Task goal – Beginning at the line that includes "left shoulder: (429, 460)", print each remaining line of the data word for word. Output nothing else.

Extracted records –
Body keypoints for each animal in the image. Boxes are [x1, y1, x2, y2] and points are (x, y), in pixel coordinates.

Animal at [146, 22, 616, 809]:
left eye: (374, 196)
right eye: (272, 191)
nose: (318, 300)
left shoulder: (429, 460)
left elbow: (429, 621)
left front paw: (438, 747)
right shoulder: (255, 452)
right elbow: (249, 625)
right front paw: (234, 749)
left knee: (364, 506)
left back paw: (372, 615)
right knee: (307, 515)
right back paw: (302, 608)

Your response –
left shoulder: (429, 460)
left elbow: (429, 621)
left front paw: (438, 747)
right shoulder: (255, 452)
right elbow: (249, 625)
right front paw: (234, 749)
left knee: (364, 506)
left back paw: (372, 615)
right knee: (307, 515)
right back paw: (302, 608)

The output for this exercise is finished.